How to complete this task —
Repeat the lines below exactly as they appear, but leave out the images.

Record excerpts —
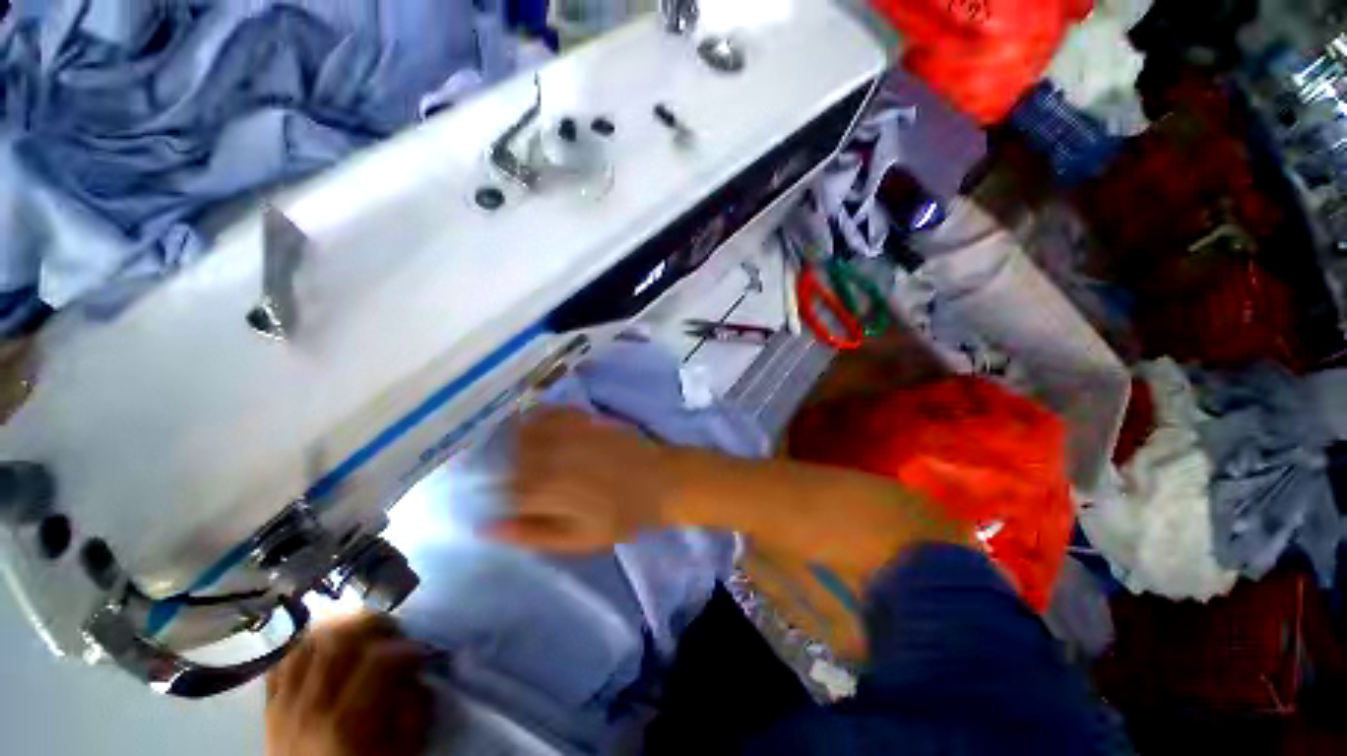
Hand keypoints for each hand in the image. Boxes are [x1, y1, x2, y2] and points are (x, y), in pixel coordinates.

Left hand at [266, 614, 433, 755]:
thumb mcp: (402, 750)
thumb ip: (414, 710)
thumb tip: (418, 674)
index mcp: (348, 721)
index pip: (378, 661)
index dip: (406, 648)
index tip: (422, 650)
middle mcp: (312, 706)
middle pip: (338, 642)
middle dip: (372, 624)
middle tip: (392, 628)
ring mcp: (285, 705)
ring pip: (307, 644)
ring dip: (338, 628)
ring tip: (359, 630)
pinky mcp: (270, 707)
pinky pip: (280, 662)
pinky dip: (303, 645)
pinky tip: (323, 644)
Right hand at [495, 407, 671, 552]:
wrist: (662, 481)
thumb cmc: (623, 516)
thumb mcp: (578, 540)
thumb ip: (531, 534)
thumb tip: (487, 528)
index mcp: (547, 489)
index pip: (501, 488)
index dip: (497, 495)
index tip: (505, 500)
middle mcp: (552, 455)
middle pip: (507, 456)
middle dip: (504, 468)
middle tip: (517, 479)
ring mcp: (569, 433)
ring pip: (524, 430)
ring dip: (516, 441)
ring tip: (525, 453)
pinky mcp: (585, 418)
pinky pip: (551, 412)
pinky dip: (539, 418)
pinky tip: (542, 428)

Exercise output —
Hand keypoints for each hand in the image. Boxes are [x1, y1, x2, y2] and points are (x, y), in pixel coordinates.

Left hand at [266, 614, 433, 755]:
thumb mcp: (402, 750)
thumb ip: (414, 710)
thumb tip: (418, 674)
index mcp: (348, 721)
index pip: (378, 661)
index dip: (406, 648)
index tip: (422, 650)
middle mcp: (312, 706)
middle pip: (338, 642)
middle dip: (372, 624)
middle tip: (392, 628)
ring mcp: (285, 705)
ring pip: (307, 644)
ring dip: (338, 628)
ring tip: (359, 630)
pinky mcp: (270, 707)
pinky pip: (280, 662)
pinky dip: (303, 645)
pinky tip: (323, 644)
Right hand at [495, 407, 671, 552]:
wrist: (662, 481)
thumb cmc: (623, 516)
thumb mcp: (578, 540)
thumb ip: (531, 534)
thumb tip: (487, 528)
index mcp: (547, 489)
index pip: (501, 488)
index dip: (497, 495)
index tip: (505, 500)
middle mcp: (552, 455)
middle pip: (507, 456)
middle dip: (504, 468)
middle tip: (517, 479)
ring mcp: (569, 433)
ring pip: (524, 430)
ring dip: (516, 441)
ring tip: (525, 453)
pinky mcp: (585, 418)
pinky pip: (551, 412)
pinky dip: (539, 418)
pinky tip: (542, 428)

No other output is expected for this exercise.